§ **Polecenia do wykonania**
1. Zdanie z wymiany komentarzy o wierszu „Widziałem ten krucyfiks kilka razy i nie zrobił na mnie takiego wrażenia, jak np. narzędzia tortur w podziemiach tejże Katedry.” przełóż na angielski.
2. Dopisz dalszy ciąg wymiany komentarzy o wierszu, zaczynając po jej ostatnim zdaniu.

§ **Podany fragment**
————————
Niestety nie znam i chyba nie przeczytam wiersza w swoim życiu, który oddałby cierpienie Chrystusa na krzyżu. Po prostu nie da się tego zrobić w sposób mistrzowski, nawet wręcz umiarkowanie dobry.
To jest porywanie się z motyką na słońce, nie jest to temat dla grzesznego człowieczka. Zawsze będą to napuszone dyrdymały i nic nie znaczące kolokwializmy.
"Przeto" wręcz śmieszy.
A strofa z radianem nie powinna ujrzeć światła dziennego.
Niestety wiersz wybitnie nieudany. |
dnia 14.09.2014 16:14
Po pierwsze wiersz opisuje rzeźbę, nie cierpienie, które akurat na tym Wizerunku cierpieniem nie jest;
Po drugie: mało kto stosunkowo wiernie oddał ból Ukrzyżowanego, ponieważ tego bólu ludzkimi słowami oddać się nie da;
Po trzecie: czy trudno zrozumieć różnicę pomiędzy opisem dzieła sztuki, a duchową ekstazą, która przemienić się może, lecz nie musi, w poezję? Skądinąd, i z tym się zgodzę, z pewnością sztuczną oraz napuszoną.
Po czwarte: zaintrygował mnie łagodny uśmiech Wizerunku, stąd owe strofki...
Po piąte: "radian", czyli promień wyłącznie oddaje typowo indywidualne spostrzeżenie autorki, w związku z czym rada Komentatorki, co powinno, a co nie powinno ujrzeć dziennego światła nie jest za bardzo jej sprawą, gdyż każdemu wyrazić wolno swoje myśli jak on je sam widzi.
Po szóste, bo tak nakazuje zwykła uczciwość każdego komentatora, w związku z punktem piątym, wypadałoby od siebie dodać, że:
"Moim zdaniem, niestety, wiersz wybitnie nieudany." |
dnia 14.09.2014 16:21
Widziałem ten krucyfiks kilka razy i nie zrobił na mnie takiego wrażenia, jak np. narzędzia tortur w podziemiach tejże Katedry. Szkoda Neli, że ta wycieczka nie odbyła się w tym roku.
Pozdrawiam :))) |
dnia 14.09.2014 18:20
tak się złożyło ze w owej katedrze przyjmowałem sakrament bierzmowania. w dzieciństwie i latach "podlotkowych" bywałem niemalże co niedziela na nabożeństwach. abirecka bardzo solidnie oddała istotę tej rzeźby, co do próby opisu cierpienia, nie raczej nie ma takiej próby. jak już tu napomknięto, chyba nie jest to w ludzkiej możliwości. |
dnia 14.09.2014 18:46
Bywam tutaj rzadko i nie prowadze potyczek lirycznych:)) nigdy tez nie bronie moich wierszy. Na krytyke odpowiadam czasem dowcipnym limerykiem, czasem nie mowie nic, bo co to zmieni. A opis gotyckiego Jezusa jest piekny. Bardzo mnie zaciekawil, bowiem w Sandomierzu nigdy nie bylam. Mam juz cel na nastepna wizyte w Polsce. Pozdrawiam ... boskoscia uglaskal zwasnionych:))))) |
dnia 14.09.2014 21:48
Boskością
ugłaskał cierpienie,
To po co o godziny dziewiątej Jezus zawołał ?
————————
§ **Dostarczone dane**

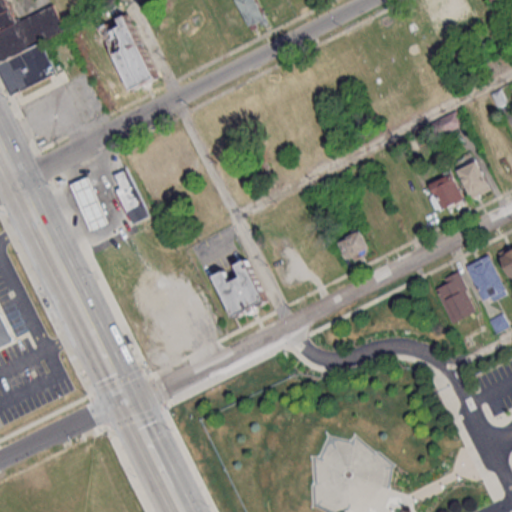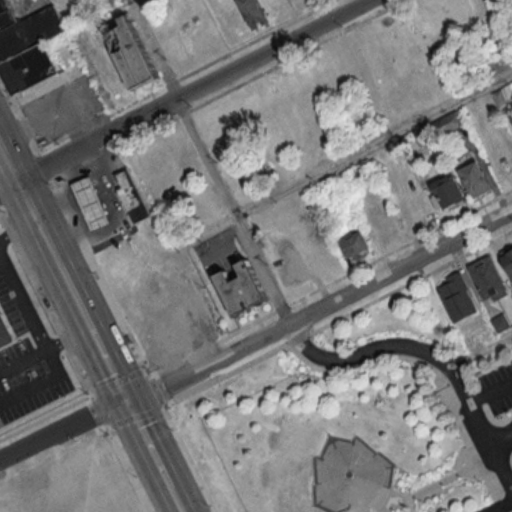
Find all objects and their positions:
road: (128, 0)
building: (4, 6)
parking lot: (28, 8)
building: (251, 10)
building: (462, 13)
building: (450, 15)
building: (243, 16)
building: (7, 20)
building: (29, 32)
building: (27, 46)
building: (130, 52)
building: (136, 66)
building: (27, 68)
road: (191, 89)
building: (499, 97)
parking lot: (58, 104)
road: (18, 115)
building: (451, 120)
building: (451, 121)
road: (374, 143)
road: (208, 161)
road: (43, 166)
building: (474, 177)
building: (474, 178)
road: (8, 184)
building: (446, 190)
building: (446, 190)
building: (130, 196)
building: (131, 196)
parking lot: (98, 198)
building: (92, 202)
building: (90, 203)
road: (33, 211)
road: (15, 227)
building: (355, 244)
building: (355, 245)
parking lot: (216, 251)
building: (507, 260)
building: (508, 260)
building: (487, 277)
road: (99, 278)
building: (487, 279)
road: (330, 283)
road: (410, 283)
building: (242, 289)
building: (242, 289)
road: (74, 294)
building: (455, 297)
building: (456, 298)
road: (45, 303)
road: (20, 304)
road: (320, 307)
building: (6, 331)
building: (3, 337)
road: (297, 340)
road: (45, 348)
parking lot: (25, 349)
road: (481, 351)
road: (428, 353)
road: (105, 356)
road: (426, 365)
road: (225, 376)
road: (117, 382)
road: (156, 391)
road: (491, 393)
traffic signals: (128, 402)
road: (98, 411)
road: (94, 414)
road: (45, 417)
road: (135, 418)
parking lot: (490, 423)
road: (144, 435)
road: (31, 446)
road: (53, 455)
road: (189, 460)
road: (128, 470)
road: (167, 481)
road: (393, 488)
road: (178, 503)
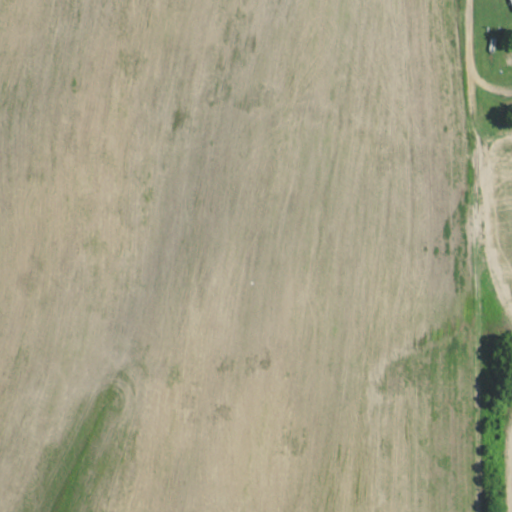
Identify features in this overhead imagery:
building: (510, 3)
road: (476, 151)
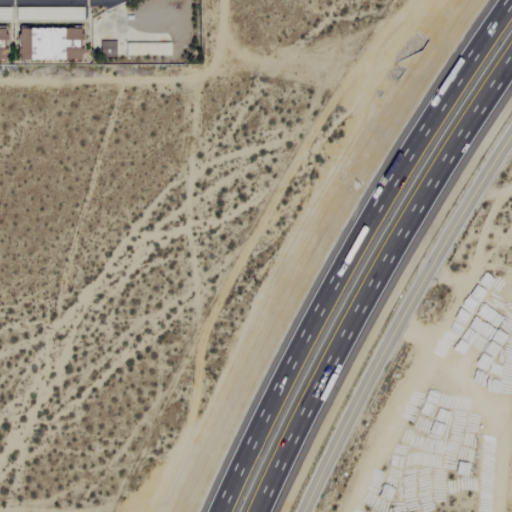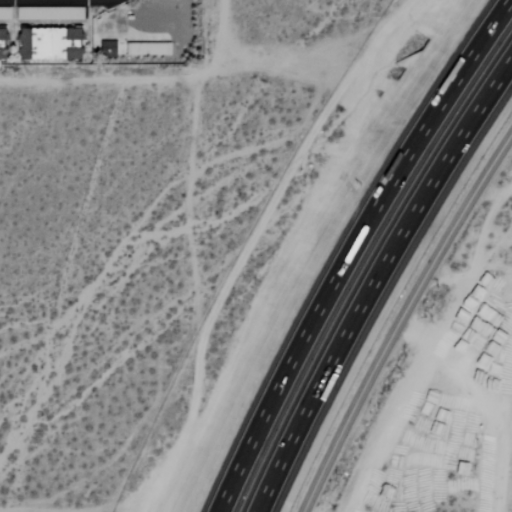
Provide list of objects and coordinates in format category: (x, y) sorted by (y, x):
building: (1, 44)
building: (45, 44)
building: (105, 49)
building: (145, 49)
road: (466, 204)
road: (357, 253)
railway: (357, 261)
road: (378, 287)
road: (364, 393)
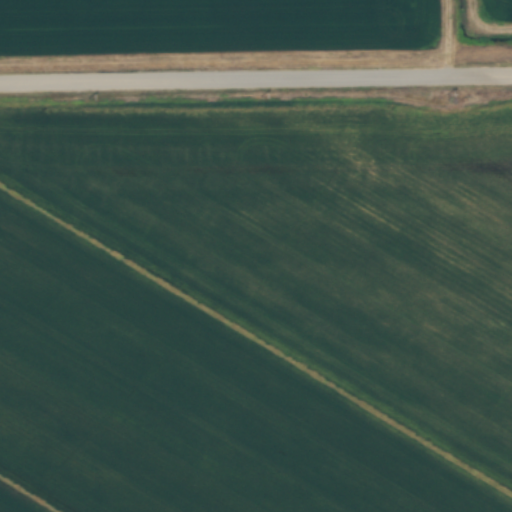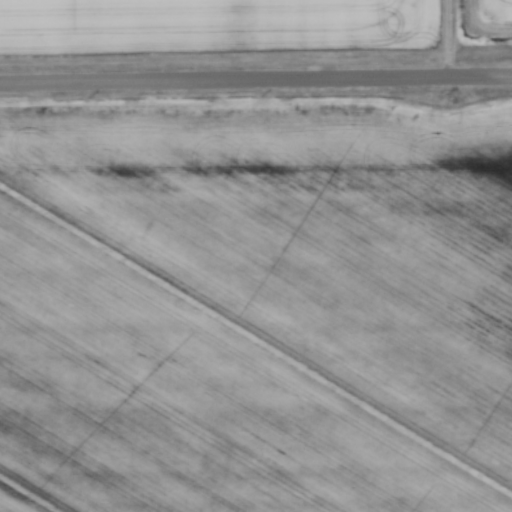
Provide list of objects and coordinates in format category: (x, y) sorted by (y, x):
road: (256, 88)
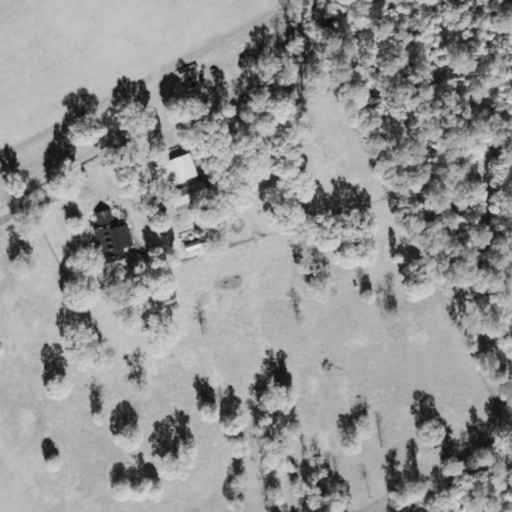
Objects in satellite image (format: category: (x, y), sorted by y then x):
building: (183, 166)
building: (186, 194)
building: (110, 233)
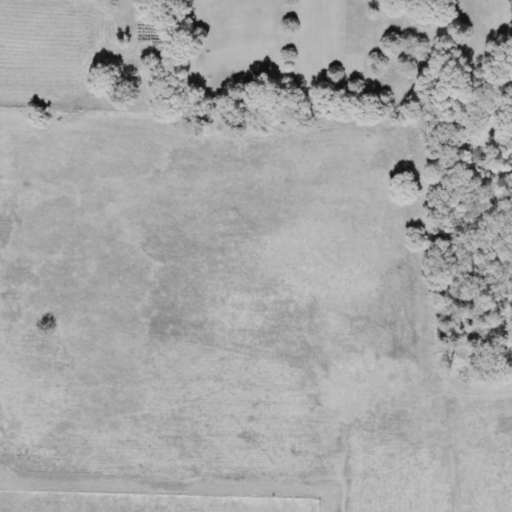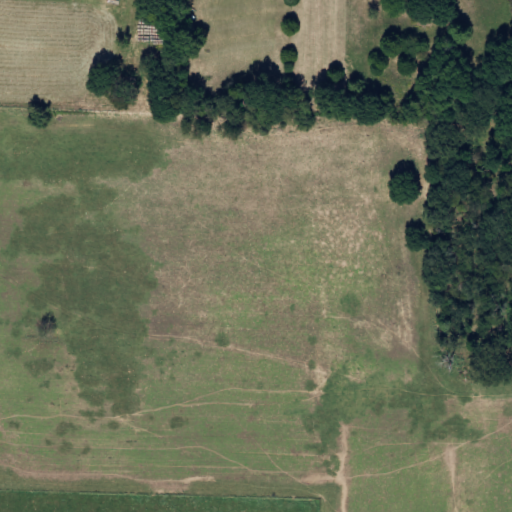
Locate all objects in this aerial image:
road: (152, 234)
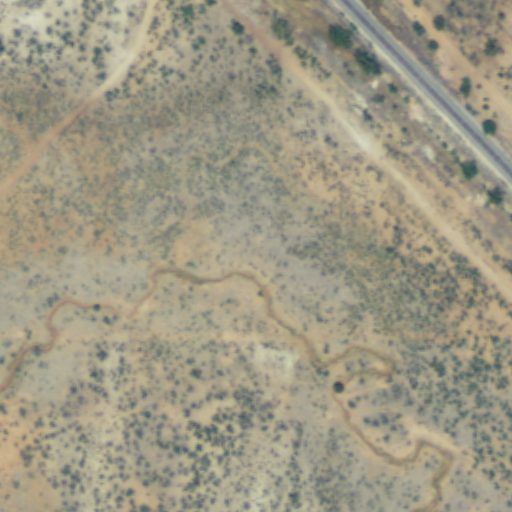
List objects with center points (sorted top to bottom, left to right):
railway: (425, 89)
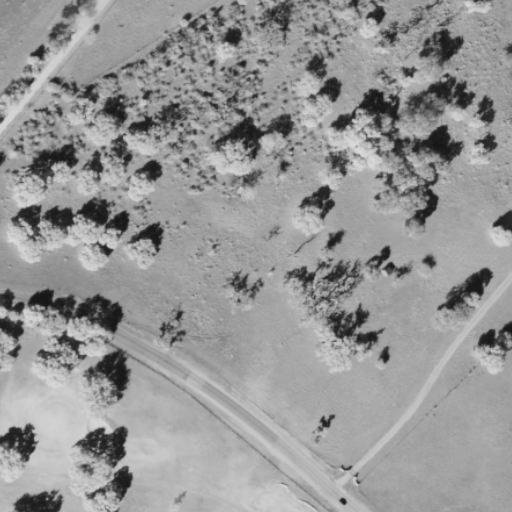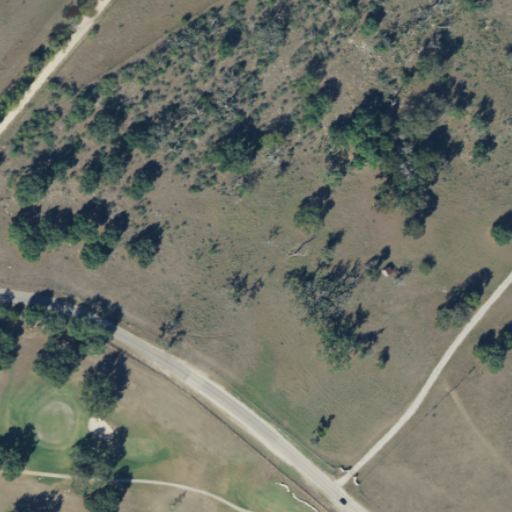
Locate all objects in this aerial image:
road: (52, 62)
road: (199, 374)
road: (427, 383)
park: (54, 424)
park: (119, 433)
road: (125, 480)
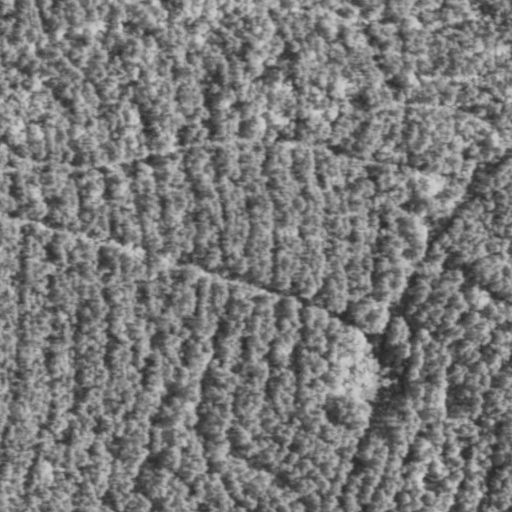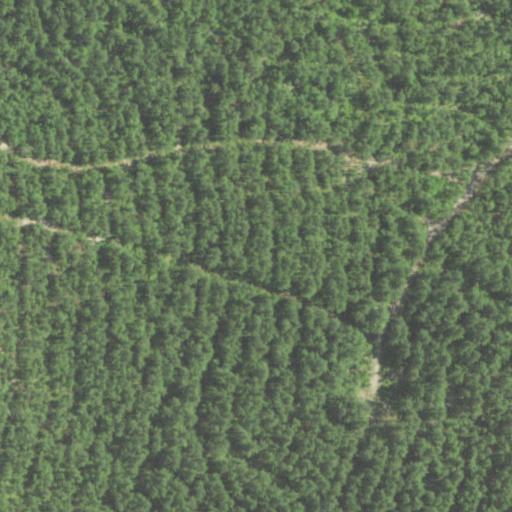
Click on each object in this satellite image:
road: (469, 253)
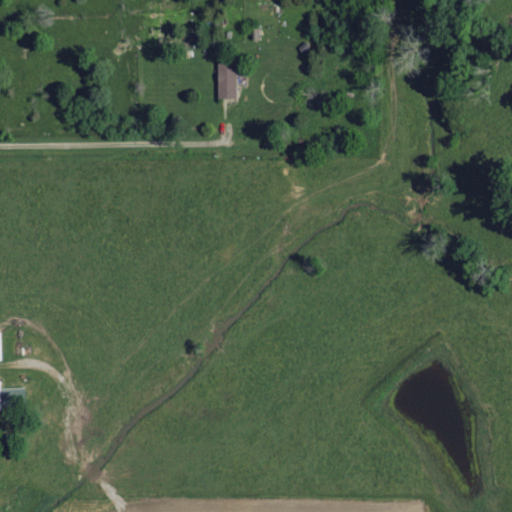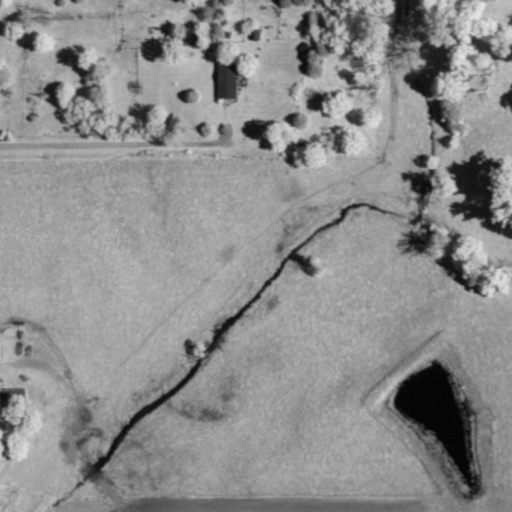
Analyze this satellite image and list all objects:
building: (227, 79)
building: (228, 81)
building: (16, 398)
building: (1, 399)
building: (0, 402)
crop: (301, 508)
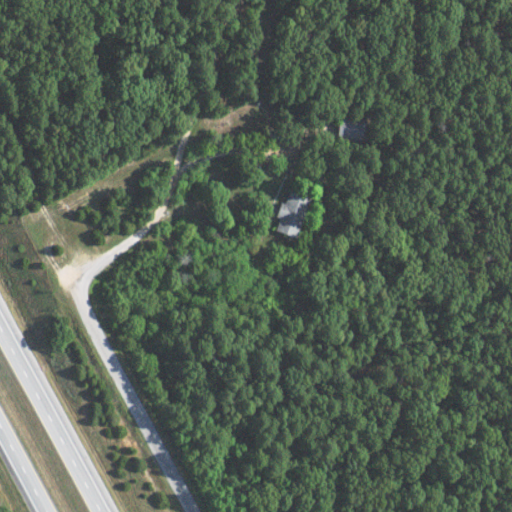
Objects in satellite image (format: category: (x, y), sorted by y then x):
road: (203, 90)
building: (349, 128)
road: (226, 148)
building: (288, 214)
road: (102, 339)
road: (46, 428)
road: (21, 472)
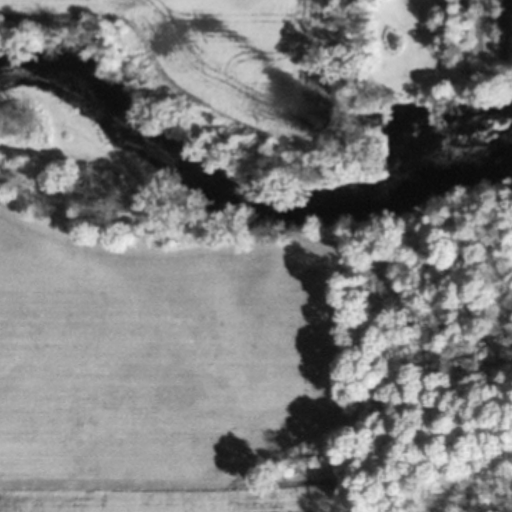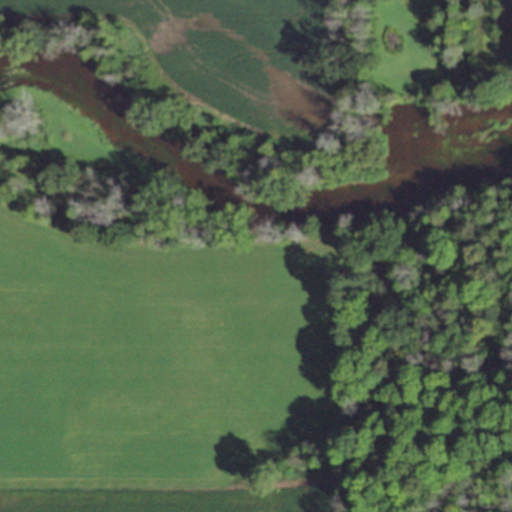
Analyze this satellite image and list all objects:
————————
§ **Odpowiedzi pisemne**
1. I have seen this crucifix several times, and it did not make as strong an impression on me as, for example, the instruments of torture in the vaults beneath that same Cathedral.

2.
Eli,Eli, lama sabachthani? |
dnia 15.09.2014 02:09
Byłam w Sandomierzu i widziałam ten krucyfiks - dzięki temu opisowi Pani Neli przypomniał mi się ten Wizerunek. Prawdę mówiąc, już zapomniałam, gdzie go widziałam, ale wiersz opisuje to w tak wierny sposób, że nie mam wątpliwości, że mówimy o tym samym. Ale dodałabym jeszcze jedną bardzo ważną informację. Otóż Chrystus ma na nim tak jakby podwójne oblicze - w zależności z której strony na niego się patrzy. Jedna strona przedstawia twarz cierpiącą, a druga właśnie łagodną, uśmiechniętą. Tego nie ma na żadnym innym wizerunku. A korona cierniowa też jest niespotykana - taka promienista, tak, że określenie "strzelającym radianem pięciopalczastym", jest bardzo trafne - to tak wygląda!
Serdecznie pozdrawiam. Barbara. |
dnia 15.09.2014 02:22
Prośba do Moderatora: Jeśli to możliwe, proszę w mojej wypowiedzi poprawić słowo "wizerunek" na "Wizerunek" - przez duże W, bo przecież jest mowa o Bogu! Jest użyte dwukrotnie. Przepraszam i z góry dziękuję. Barbara. |
dnia 15.09.2014 08:33
"Boskością ugłaskał cierpienie" - mówi bardzo wiele o wyrazie twarzy ukrzyżowanego, który jest "uśmiechem" podsumowany w ostatnim wersie. Środkowa część wiersza dotyka szczegółów okaleczenia ciała.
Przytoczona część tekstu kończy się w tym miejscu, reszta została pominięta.